## Source document
Like the rest of my Very Online friends, I’ve been watching Elon Musk’s Great Twitter Takeover and ensuing chaos with much amusement. To those who have the gift of not being Very Online, it’s probably more bemusing than amusing. But for us who are a little too invested in this strange thing called Twitter, it’s been non-stop entertainment. As usual, I have Thoughts.
I’ll start with a small observation from my small corner of things: Some time ago, I did a rough Twitter straw poll to gauge how many of my Twitter followers were also following this Substack. I found there was surprisingly little overlap in my responding sample. That’s not to say I haven’t had people discover me through Twitter. Clearly, people have. But I think the Venn diagram intersection is small. I’m actually rather comforted by this, since it tells me Twitter isn’t quite the essential promotional tool I’d thought it was for the work that most matters to me. In the event that the whole thing goes down in flames, maybe there are enough other social channels through which it will continue to trickle. Every now and then, someone tells me that whole little blocs of off-Twitter people are sharing my work amongst themselves, e.g., pastors and seminarians. Perhaps, in future, that will be all of us! I see that Substack has a new “Chat” feature, with which I have done exactly nothing. If people have cool ideas, do share.
I also did a little poll asking followers whether I should pay Elon $8 a month and finally get that blue check by my name. I actually can’t remember if I ever finished trying to obtain this little status badge back in the Before Years when you had to be “notable in government, news, entertainment, or another designated category.” If I did, nothing ever came of it, even though I could prove I’d written X number of articles for a national outlet within whatever the designated window was. Anyway, I didn’t mind being a not-blue-check, as “blue-check” became a kind of insult. I knew good people who had one, but “the blue-check class,” broadly, was associated with elitism and the sneering dismissal of anyone outside their echo chamber—or, worse than dismissal, all-out attack on unverified “pajamas tweeters” who made them look bad. Of course, that would never have been me. Naturally, I would have been a People’s Blue-Check, taking it about as self-seriously as I take my Ph.D. (Which, to be clear, I worked bloody hard for and am proud to have. I just don’t think it gives me license to be an ass in public, that’s all. Though I could probably remember to mention it once in a while.)
All that said, as a sorting mechanism, the blue check did what sorting mechanisms do: it sorted. And while I never treated pronouncements from a blue check as carrying any special wisdom or authority by default, the badge did help direct my eye to “notable” trending commentary on things I might want to write about, whether that commentary was good, bad or ugly. My unverified friends were no doubt saying much wiser and more interesting things, but I needed a quick way to sort, and the check provided that. Plus, it was always nice to be able to confirm at a glance that hey, that blue-check guy I actually like is actually following me, for real for real! (By the way, in case you are reading this and you were following me @EstherOfReilly, I am now @BMcGrewvy, because old Twitter management kept suspending me over trans insanity. Which reminds me, why isn’t the Babylon Bee back yet? I thought that’s how this whole deal got started? I guess there still has to be a committee meeting for everything.)

## Exercise A
Rewrite the paragraph of the Twitter essay that begins "I'll start with a small observation" as a short bulleted list that keeps its main facts.
## Exercise B
For each statement, decide whether it agrees with the Twitter essay. Answer yes or no, and quote the words of the essay that settle it.
(i) The straw poll found a large overlap between the writer's Twitter followers and Substack readers.
(ii) The writer has not done anything with Substack's new "Chat" feature.
(iii) The writer's current Twitter handle is @EstherOfReilly.
## Exercise C
From the Twitter essay, reproduce the passage from "Like the rest" up to and including "I have Thoughts.", word for word.

## The data

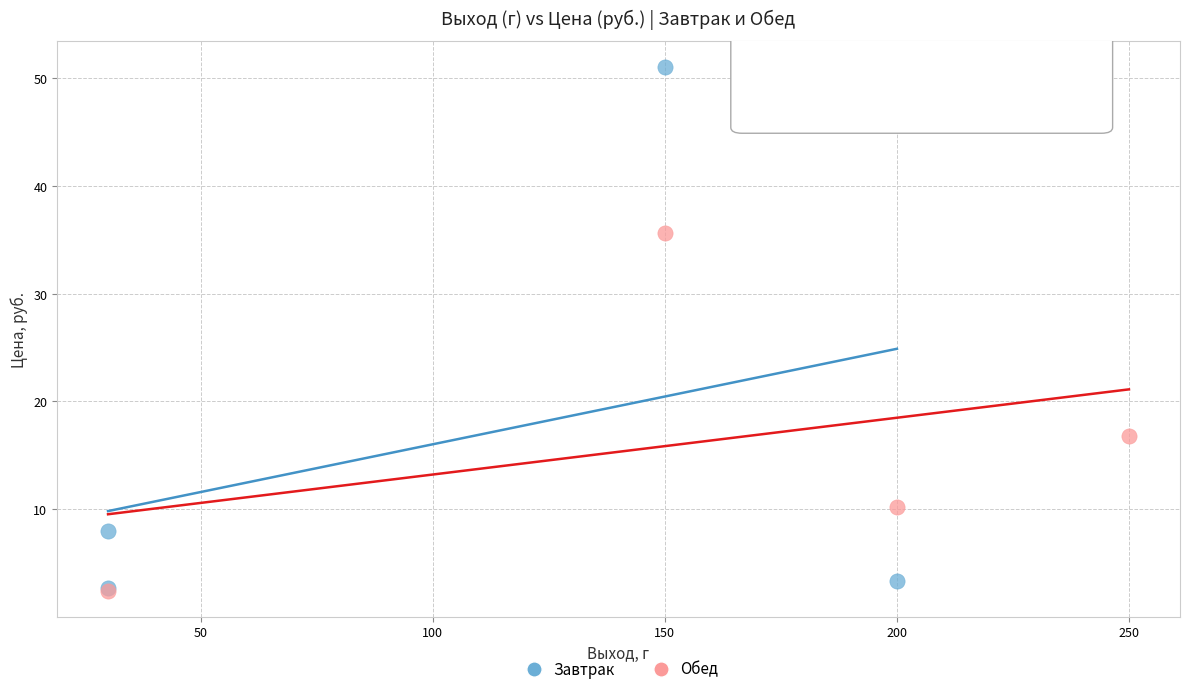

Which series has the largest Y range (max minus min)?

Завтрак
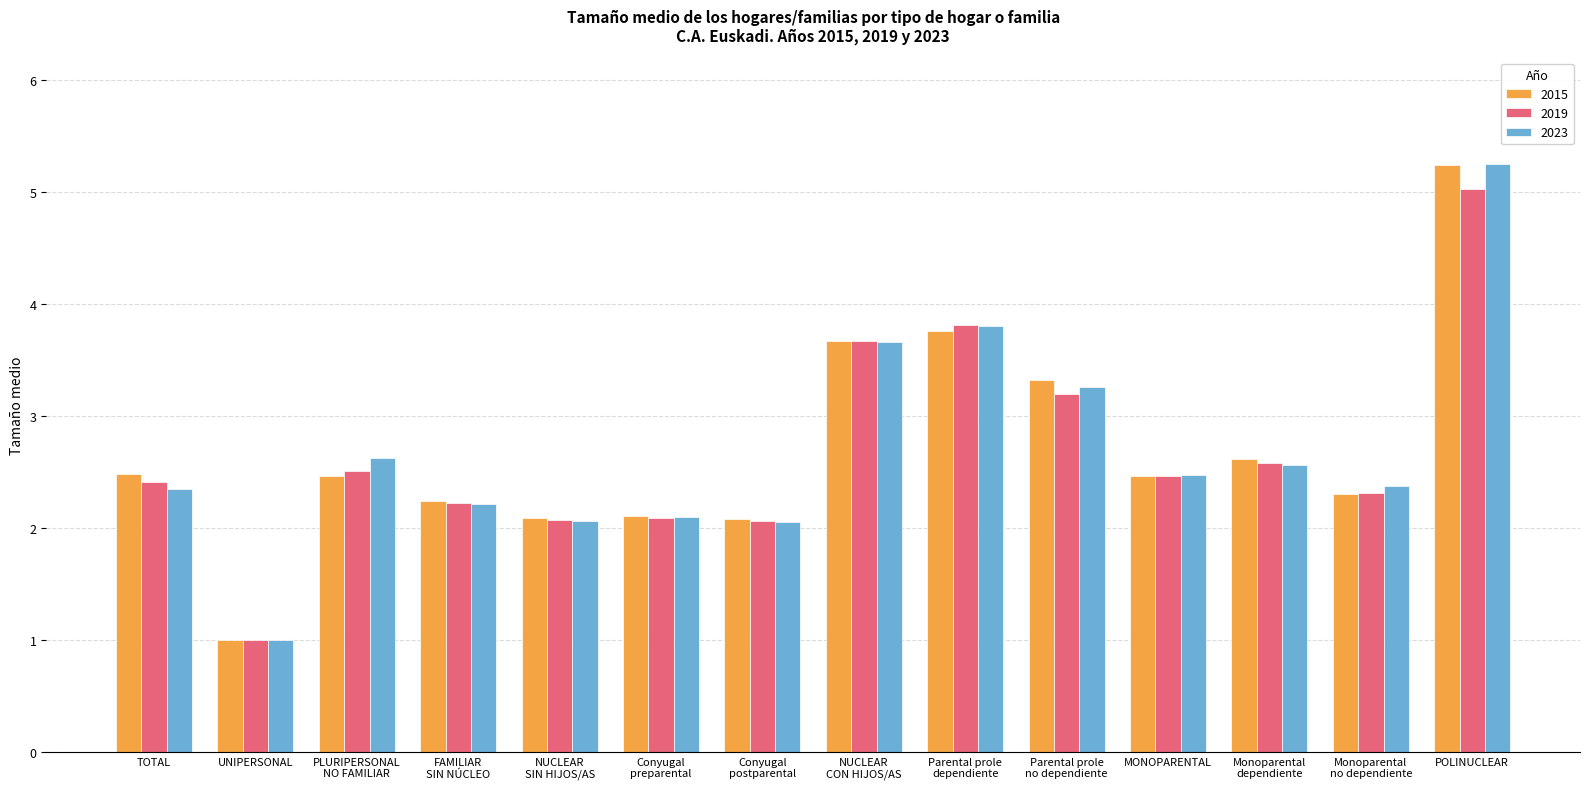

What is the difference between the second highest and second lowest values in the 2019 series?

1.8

## Final answer A
- A rough Twitter straw poll showed surprisingly little overlap between my Twitter followers and my Substack readers, though some people have found me through Twitter.
- This reassures me: Twitter matters less for promoting my most important work than I had thought, and if Twitter collapses, other social channels may keep that work circulating.
- I'm sometimes told that small off-Twitter groups, such as pastors and seminarians, share my work among themselves.
- I haven't done anything with Substack's new "Chat" feature and welcome ideas for it.

## Final answer B
(i) No: "I found there was surprisingly little overlap in my responding sample."
(ii) Yes: "I see that Substack has a new "Chat" feature, with which I have done exactly nothing."
(iii) No: "in case you are reading this and you were following me @EstherOfReilly, I am now @BMcGrewvy"

## Final answer C
Like the rest of my Very Online friends, I’ve been watching Elon Musk’s Great Twitter Takeover and ensuing chaos with much amusement. To those who have the gift of not being Very Online, it’s probably more bemusing than amusing. But for us who are a little too invested in this strange thing called Twitter, it’s been non-stop entertainment. As usual, I have Thoughts.